For the first one, it is just that I am not aware of the name of the mathematical construction: I can guess that the ring $R_{G}$ constructed from $G$ is a kind of ring with a copy of $\mathbb{Z}$ plus all products of elements of $G$, with equivalence relations $(a+b)c=ac+bc$ and $(na)b=a(nb)$ for integer $n$.

(I know for example that if we forget addition instead of multiplication then we get the ring algebra $R[G]$)

For the second one I don't know how to characterise $SN$ and $S\cap N$ in an element-free fashion. I did manage to prove the third isomorphism theorem.

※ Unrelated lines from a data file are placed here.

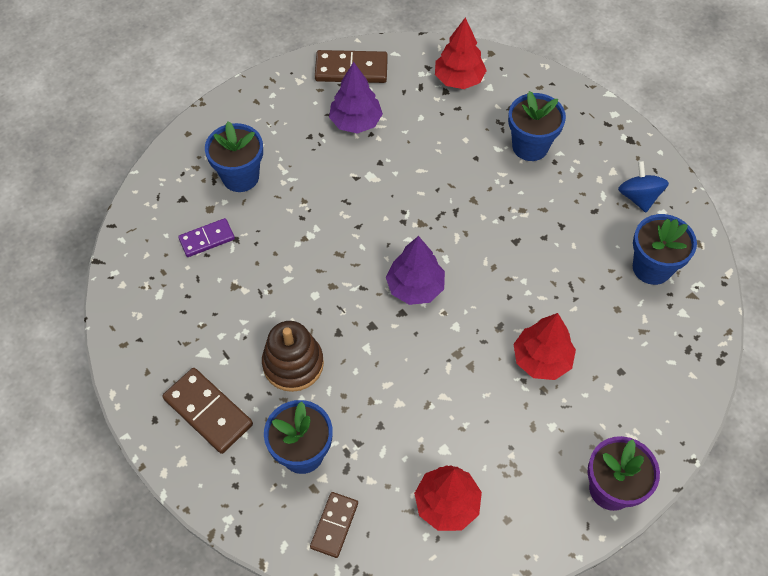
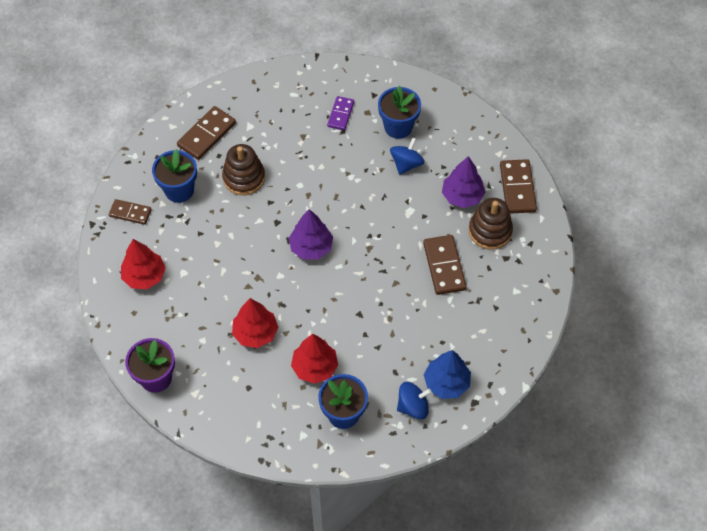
camera: 85 degrees right, 0 degrees up
(207, 239) = (341, 114): purple domino -> purple domino turned 45 degrees clockwise
(300, 173) = (406, 164): none -> blue spinning top
(408, 101) = (490, 231): none -> brown stacking toy
(453, 149) = (444, 266): none -> brown domino
(459, 79) = (520, 267): red tree -> red tree (314, 367)
(530, 146) = (455, 323): blue flower pot -> none
(607, 162) = (446, 383): none -> blue tree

• Just to comment that the "forgetting addition" functor maps $R$ to its group of units, so is rather different from the functor here. – Kevin Carlson May 29 '15 at 23:29
• @KevinCarlson Doesn't it map $R$ to a semi-group, which need not even be commutative? – David Wheeler May 30 '15 at 2:09
• @DavidWheeler There are several different functors, I suppose. We could map to the whole multiplicative semigroup/monoid, as you say, and then the left adjoint is the semigroup algebra. But I've never seen anyone use this one-the group of units functor, which lands in abelian groups just for commutative rings, is more common. – Kevin Carlson May 30 '15 at 19:23

The name of your construction is the tensor algebra, and it's seen more often as the free $k$-algebra on a vector space than as the free ring on an abelian group, as we have here. Anyway, you're right about the construction: $R_G$ has underlying abelian group the direct sum of all the tensor powers $G\otimes...\otimes G$, with product given by concatenation.
The most obvious characterization of $SN$ and $S\cap N$ is as the coproduct and product in the poset of subgroups of $G$. See if that works for you.